[Article]:
+++++

8. Pourquoi ce parti-pris des journaux intimes et des correspondances. Cela manquait tant à notre histoire littéraire ?

Tout simplement parce que j’aime lire des journaux intimes, des autobiographies littéraires, des correspondances et des mémoires, et que je n’arrive à lire que très peu de romans. Quant à savoir si ce domaine manquait à l’histoire éditoriale (plus qu’à l’histoire littéraire), je crois que l’on peut réponde par l’affirmative : les autres éditeurs, il leur arrive bien sûr de publier des autobiographies littéraires, des correspondances, etc., mais c’est, à part pour Gallimard et Fayard, presque des accidents de parcours, une production d’une périodicité très aléatoire. Il faut dire aussi, et peut-être d’abord, qu’éditer ce genre de livres proprement est terriblement difficile et que cela est un peu décourageant.

9. Quelle drôle d’idée d’avoir ressuscité Ferdinand Bac ?

Ferdinand Bac est un personnage très atypique, qui a toute sa vie cultivée une forme de décalage par rapport à sa propre histoire ; je trouve cela à la fois digne et courageux. Sans compter que c’est un mémorialiste-diariste au style impeccable, aux idées fermes, au caractère imprévisible. Et puis son Journal me semble apporter un très utile témoignage - fin, distancié et féru d’exactitude - sur la fin d’une époque, l’aristocratie européenne d’avant la Grande Guerre.

10. La rareté et les tirages limités d’un livre sont un gage de sa valeur future.. vous travaillez pour l’histoire et pour le plaisir raffiné d’une petite élite.. qui sont vos lecteurs ?

+++++

[À faire]: Recopiez fidèlement le passage de l'entretien qui s'ouvre sur les mots « 10. La rareté » et se ferme sur « sont vos lecteurs ? ».

[Lignes de données]:

+++++

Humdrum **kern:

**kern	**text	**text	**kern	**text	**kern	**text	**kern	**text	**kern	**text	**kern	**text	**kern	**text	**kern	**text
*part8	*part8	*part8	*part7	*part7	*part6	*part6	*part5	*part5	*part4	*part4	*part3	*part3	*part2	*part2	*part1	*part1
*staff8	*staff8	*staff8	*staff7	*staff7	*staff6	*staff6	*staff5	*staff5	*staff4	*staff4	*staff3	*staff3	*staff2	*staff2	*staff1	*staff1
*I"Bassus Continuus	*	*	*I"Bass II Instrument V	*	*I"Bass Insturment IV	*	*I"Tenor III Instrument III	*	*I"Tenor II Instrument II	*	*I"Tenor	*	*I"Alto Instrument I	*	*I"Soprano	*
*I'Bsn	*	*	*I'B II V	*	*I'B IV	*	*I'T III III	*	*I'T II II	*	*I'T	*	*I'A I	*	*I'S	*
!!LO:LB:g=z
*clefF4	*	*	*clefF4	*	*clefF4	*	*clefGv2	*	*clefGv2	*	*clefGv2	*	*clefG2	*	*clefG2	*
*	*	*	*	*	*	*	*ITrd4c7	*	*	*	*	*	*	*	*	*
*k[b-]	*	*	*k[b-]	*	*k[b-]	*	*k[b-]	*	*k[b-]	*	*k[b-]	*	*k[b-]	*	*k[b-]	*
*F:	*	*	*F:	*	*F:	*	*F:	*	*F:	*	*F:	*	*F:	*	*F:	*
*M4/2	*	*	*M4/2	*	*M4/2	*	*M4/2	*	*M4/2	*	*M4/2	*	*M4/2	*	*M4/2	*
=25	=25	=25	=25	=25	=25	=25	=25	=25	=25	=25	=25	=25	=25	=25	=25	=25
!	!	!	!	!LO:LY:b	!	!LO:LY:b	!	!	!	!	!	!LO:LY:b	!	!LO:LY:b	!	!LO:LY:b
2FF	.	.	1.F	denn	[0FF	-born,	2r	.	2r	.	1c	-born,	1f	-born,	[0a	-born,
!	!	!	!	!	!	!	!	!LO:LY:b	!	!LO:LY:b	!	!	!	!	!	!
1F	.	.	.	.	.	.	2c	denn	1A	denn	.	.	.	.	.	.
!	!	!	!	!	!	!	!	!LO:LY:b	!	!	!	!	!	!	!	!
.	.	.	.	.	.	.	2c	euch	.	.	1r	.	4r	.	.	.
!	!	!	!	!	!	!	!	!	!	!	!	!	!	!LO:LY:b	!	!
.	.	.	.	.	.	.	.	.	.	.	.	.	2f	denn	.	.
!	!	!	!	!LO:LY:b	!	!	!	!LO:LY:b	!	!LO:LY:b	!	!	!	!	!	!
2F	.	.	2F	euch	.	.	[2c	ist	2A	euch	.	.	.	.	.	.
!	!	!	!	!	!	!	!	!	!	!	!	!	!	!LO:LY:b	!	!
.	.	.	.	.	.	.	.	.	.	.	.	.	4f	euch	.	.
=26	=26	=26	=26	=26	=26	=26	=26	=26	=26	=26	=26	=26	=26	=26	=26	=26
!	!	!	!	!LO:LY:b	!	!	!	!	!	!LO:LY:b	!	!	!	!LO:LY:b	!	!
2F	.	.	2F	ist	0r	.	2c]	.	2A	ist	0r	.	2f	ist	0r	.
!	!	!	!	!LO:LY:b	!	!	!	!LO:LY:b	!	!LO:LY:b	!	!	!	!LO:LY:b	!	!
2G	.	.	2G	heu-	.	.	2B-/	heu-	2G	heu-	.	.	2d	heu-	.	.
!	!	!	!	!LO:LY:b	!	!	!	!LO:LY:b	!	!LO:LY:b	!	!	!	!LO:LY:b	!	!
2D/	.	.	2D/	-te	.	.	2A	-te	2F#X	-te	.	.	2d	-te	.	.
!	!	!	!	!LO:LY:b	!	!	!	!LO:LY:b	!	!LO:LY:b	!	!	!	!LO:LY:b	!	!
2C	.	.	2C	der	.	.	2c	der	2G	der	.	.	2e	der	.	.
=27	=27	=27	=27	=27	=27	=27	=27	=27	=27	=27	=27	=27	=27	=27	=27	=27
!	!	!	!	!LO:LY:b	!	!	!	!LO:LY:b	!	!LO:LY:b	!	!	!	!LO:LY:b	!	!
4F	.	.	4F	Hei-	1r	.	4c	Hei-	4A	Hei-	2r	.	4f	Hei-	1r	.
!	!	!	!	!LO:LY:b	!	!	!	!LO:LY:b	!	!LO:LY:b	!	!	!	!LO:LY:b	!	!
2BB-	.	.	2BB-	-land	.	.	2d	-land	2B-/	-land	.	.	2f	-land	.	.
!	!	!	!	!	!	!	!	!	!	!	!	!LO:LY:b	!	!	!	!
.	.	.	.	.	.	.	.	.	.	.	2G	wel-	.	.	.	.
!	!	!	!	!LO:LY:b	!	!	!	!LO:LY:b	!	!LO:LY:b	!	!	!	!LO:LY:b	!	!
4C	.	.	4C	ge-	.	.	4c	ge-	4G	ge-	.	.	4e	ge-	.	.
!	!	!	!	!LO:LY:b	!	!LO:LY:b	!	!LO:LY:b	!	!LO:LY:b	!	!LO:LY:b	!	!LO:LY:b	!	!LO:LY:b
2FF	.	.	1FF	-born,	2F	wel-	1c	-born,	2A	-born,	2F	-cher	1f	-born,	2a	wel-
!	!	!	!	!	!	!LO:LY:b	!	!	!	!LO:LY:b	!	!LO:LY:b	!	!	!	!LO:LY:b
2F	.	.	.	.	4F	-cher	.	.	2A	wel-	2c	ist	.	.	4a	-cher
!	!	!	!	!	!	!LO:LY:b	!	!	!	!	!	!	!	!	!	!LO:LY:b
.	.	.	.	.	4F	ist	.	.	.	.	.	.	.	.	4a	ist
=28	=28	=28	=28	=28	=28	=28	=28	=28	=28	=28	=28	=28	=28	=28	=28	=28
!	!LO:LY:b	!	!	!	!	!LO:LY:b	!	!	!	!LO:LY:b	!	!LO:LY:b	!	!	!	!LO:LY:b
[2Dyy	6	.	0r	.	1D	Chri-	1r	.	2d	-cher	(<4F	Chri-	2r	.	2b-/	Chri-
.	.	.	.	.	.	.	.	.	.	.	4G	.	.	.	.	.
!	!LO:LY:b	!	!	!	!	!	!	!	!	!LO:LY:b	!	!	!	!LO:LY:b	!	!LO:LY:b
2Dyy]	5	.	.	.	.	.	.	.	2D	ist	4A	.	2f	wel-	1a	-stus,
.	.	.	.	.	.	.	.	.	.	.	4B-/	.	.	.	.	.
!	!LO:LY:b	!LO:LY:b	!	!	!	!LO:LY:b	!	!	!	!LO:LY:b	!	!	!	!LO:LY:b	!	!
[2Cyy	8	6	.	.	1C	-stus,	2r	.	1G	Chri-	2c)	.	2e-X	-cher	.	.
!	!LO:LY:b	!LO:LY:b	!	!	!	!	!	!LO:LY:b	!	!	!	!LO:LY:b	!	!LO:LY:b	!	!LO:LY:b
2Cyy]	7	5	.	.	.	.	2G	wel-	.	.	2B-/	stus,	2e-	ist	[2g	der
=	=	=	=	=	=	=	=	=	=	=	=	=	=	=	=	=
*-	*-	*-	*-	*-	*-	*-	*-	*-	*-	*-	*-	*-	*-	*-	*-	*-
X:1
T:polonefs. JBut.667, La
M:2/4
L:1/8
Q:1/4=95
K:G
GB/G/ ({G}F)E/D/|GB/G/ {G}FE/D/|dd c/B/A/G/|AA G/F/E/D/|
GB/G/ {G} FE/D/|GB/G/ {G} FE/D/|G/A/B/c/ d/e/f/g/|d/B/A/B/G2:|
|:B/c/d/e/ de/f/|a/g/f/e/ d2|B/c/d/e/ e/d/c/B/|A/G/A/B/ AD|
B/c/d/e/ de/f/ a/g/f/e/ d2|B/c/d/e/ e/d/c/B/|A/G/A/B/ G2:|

+++++

[Réponse]:
10. La rareté et les tirages limités d’un livre sont un gage de sa valeur future.. vous travaillez pour l’histoire et pour le plaisir raffiné d’une petite élite.. qui sont vos lecteurs ?